Best Buy is betting big on healthcare as it strikes deals with some of the nation's largest hospital systems.
The company is partnering with several health systems, including Advocate Health, Geisinger Health and Mount Sinai Health System, to expand its at-home care technology platform Current Health, which it acquired for $400 million in late 2021.
"We are excited about the momentum of care at home, but it is still a nascent emerging part of the healthcare industry," CEO Corie Barry said on an earnings call with investors last week. "We are essentially nurturing a start-up within a large-scale organization and leveraging Best Buy's core assets, including the Geek Squad, to incubate a new business."
Best Buy tapped into healthcare in 2018 with its $800 million acquisition of GreatCall, which provides emergency response services to seniors. The next year, Best Buy bought remote monitoring company Critical Signal Technologies. Its 2021 deal with Current Health was a big bet for at-home services, building off past investments and further solidifying the retailer's presence in healthcare.
With one of its latest agreements, Best Buy will offer technology support to Charlotte-based Atrium Health, part of the newly formed Advocate Health, for its hospital-at-home program that launched in early 2020 in response to the COVID-19 pandemic. Best Buy's Geek Squad employees will deliver equipment and offer setup help in patients' homes. The tech needs previously were handled within Atrium.
Atrium's hospital-at-home program has served more than 6,300 patients and saved roughly 25,000 hospital bed days since launching, said Dr. Rasu Shrestha, Advocate Health's chief innovation and commercialization officer. Providers help monitor patients remotely with cardiac issues, pneumonia, infections and chronic obstructive pulmonary disease, among other conditions. If issues arise, patients are connected to Atrium's care team.
"Best Buy Health brings in their strengths around really innovative, omnichannel experiences," Shrestha said. "The reason we're betting on this partnership is because we truly believe that we can bring so much to the table that is actually distinctly different, from not just what others are doing in the hospital-at-home space or the health-at-home space, but also really unique and what we actually need in service of the communities that we're a part of."
Shrestha said the goal is to eventually scale these services nationwide, including across Advocate's Southeastern and Midwestern footprints.

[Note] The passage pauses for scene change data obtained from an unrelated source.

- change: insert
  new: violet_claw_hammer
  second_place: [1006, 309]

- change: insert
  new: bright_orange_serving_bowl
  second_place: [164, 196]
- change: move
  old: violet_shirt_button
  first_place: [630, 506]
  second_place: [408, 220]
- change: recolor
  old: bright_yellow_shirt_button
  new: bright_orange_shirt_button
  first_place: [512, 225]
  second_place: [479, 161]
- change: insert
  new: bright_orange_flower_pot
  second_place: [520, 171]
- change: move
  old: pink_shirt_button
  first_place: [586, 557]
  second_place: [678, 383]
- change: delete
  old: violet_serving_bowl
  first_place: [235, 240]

Deborah Di Sanzo, president of Best Buy Health, declined to provide financial details of the Atrium deal, but she characterized it as "an equal partnership," meant to simplify the at-home care process for patients.

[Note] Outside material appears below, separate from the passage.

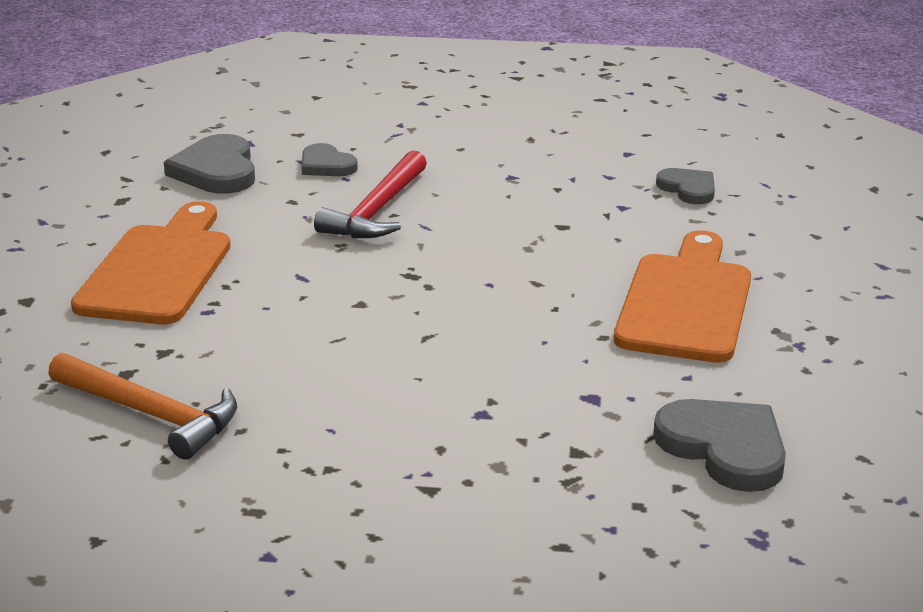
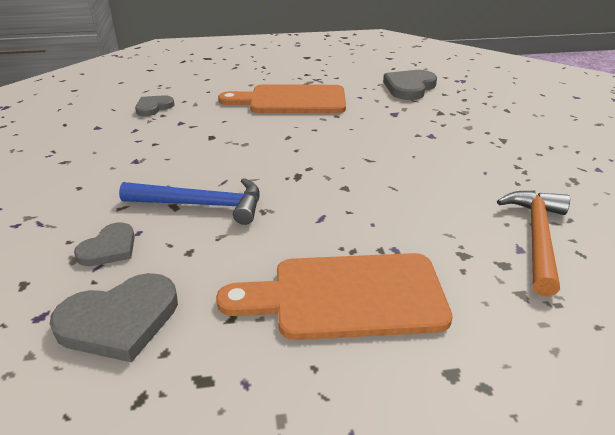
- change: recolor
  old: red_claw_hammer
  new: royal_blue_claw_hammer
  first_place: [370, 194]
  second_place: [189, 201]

New York-based Mount Sinai Health System partnered with Current Health on remote patient monitoring starting in 2020 and already monitors cancer patients at home. It is expanding to patients with hypertension and heart failure, said Dr. Arshad Rahim, senior vice president and chief medical officer for population health. The system is also looking at remote therapeutic monitoring, which tracks non-physiological data such as respiratory or musculoskeletal activity.
"It's an easier way to scale disease management, especially when you're managing populations. We manage over 400,000 lives at Mount Sinai Health System," Rahim said. "[Current has] really been open to be not just a vendor but a care delivery partner with us, including discussing how we partner even further on populations where we take full financial risk."
Geisinger is working with Best Buy to manage at-home care for patients with high-risk hypertension, diabetes and those recovering from sepsis, according to a spokesperson for the Danville, Pennsylvania-based system. Geisinger launched a pilot program with Geek Squad this year for in-home delivery and setup.
On the earnings call last week, Barry said Best Buy plans to grow sales in its healthcare division at a faster rate than the base business in its fiscal year 2024, which ends in January. She said the division's revenue contribution is small and it will take time to ramp up.
However, the company has no plans to move beyond its technical support role. "Best Buy is never going to deliver care.That's not what Best Buy is about," Di Sanzo said.
Best Buy is one of many retailers seizing opportunities in the healthcare space. In January, Dollar General launched three mobile healthcare clinics in Tennessee. The next month, CVS Health announced its $10.6 billion acquisition of primary care provider Oak Street Health, outlining plans to add 130 Oak Street sites by 2026. And last week, Walmart Health detailed its plans to add 28 new centers and expand into two new states.